Credit scores are all the rage these days. Granted, they are important to your finances. But where do they come from? How are they calculated? Who’s the scorekeeper? There are a lot of questions about credit, which is why I’m talking credit today. I’m not going to talk just about credit tips, but instead I want to examine four ways it could suit you to flex your thinking around the credit options you have.
Order your credit report
In a credit report, I can see the information as it is recorded by the credit agencies themselves. Reviewing your credit report is a good way to find anything unusual, and to then set about making corrections.
About every few months, I order my credit report . Occasionally, I will find something wrong and this causes me to look more deeply into the problem. This usually makes me feel more proactive about improving my finances.
If you see something that is truly an error, you can dispute it. Most credit companies return a response that states the report is accurate, so the onus is on the customer to prove an item is wrong. The trick here is to be persistent. If you are persistent and write a letter every 30 days (it can even be the same letter), you’ll eventually fall into their file of customers who care, and they’ll attach documentation to their record making it more likely for them to make the correction.
Moreover, there’s a rule that states if they miss the 30-day window to respond to your inquiry, they must take the item off the report. So, stay on top of your credit record and you can keep it in its best shape.
Pay it early and pay in full
Paying your bills early and often looks really good on your credit report. Pay your credit card off as soon as the bill comes and you’ll have one pristine credit report.
Keep your credit line open
Five years ago, open, unused credit was a risk. If you had any credit card on your report that was not being used, you wanted to call and have them close it down so it reflected on report as closed.
Now, if you have a credit card with an available balance of $5,000 and you’re not using it, you look fiscally responsible to the credit companies. They reward you by increasing your credit score.
Just remember to use (or store) that credit card wisely.

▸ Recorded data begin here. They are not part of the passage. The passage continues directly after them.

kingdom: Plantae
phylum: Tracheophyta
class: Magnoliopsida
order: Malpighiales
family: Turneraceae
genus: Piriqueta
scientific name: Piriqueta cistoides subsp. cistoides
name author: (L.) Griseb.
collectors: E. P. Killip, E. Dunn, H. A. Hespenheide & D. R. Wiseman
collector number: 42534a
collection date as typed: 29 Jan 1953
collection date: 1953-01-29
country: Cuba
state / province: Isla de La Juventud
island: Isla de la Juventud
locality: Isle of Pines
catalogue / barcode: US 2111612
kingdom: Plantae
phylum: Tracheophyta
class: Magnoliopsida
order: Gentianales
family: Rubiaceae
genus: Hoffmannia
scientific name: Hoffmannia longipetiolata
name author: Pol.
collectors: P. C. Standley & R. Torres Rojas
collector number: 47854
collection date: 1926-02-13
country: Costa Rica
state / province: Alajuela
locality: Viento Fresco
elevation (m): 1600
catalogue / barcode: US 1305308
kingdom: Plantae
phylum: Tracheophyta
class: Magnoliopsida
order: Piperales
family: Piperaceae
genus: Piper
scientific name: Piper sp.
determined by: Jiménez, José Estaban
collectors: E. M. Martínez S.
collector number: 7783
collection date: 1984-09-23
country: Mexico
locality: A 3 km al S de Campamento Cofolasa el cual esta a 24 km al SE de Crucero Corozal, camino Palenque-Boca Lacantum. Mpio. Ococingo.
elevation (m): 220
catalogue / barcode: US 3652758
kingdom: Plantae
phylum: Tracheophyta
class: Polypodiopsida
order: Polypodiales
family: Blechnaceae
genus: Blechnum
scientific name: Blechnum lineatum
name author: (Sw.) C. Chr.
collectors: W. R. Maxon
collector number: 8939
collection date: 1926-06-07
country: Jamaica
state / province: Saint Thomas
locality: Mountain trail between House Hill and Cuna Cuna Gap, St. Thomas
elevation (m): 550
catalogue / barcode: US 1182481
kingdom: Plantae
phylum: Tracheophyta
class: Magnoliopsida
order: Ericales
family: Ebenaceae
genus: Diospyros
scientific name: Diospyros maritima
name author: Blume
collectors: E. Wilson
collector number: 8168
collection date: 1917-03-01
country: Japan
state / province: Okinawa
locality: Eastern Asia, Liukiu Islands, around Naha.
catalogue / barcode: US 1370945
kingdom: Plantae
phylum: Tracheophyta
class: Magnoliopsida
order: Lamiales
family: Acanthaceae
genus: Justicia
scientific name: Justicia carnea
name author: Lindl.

This is one of my favorites and most useful, so I repeat it often: Periodically call your credit card and utility companies to see if you can get a reduction in interest, payments, whatever can work for you in that scenario. Tell the representative you’re having a hard time financially and you need a reprieve. Use that word: reprieve. Ask what are the offers that the credit company can do for you?
I had DirecTV respond by giving me six months of service. Verizon also gave my family six free months so that we wouldn’t cancel. Be aware that sometimes they’ll put you on a financial plan that is reflected on your credit report. Sometimes that is not a big deal, e.g., if it is saving you several hundreds a month. The slight and temporary ding to your credit score is worth it. Money and credit is a game of perspective. Rise above the rules long enough to assess what would work best for you and re-engage into stronger relationships with your service providers.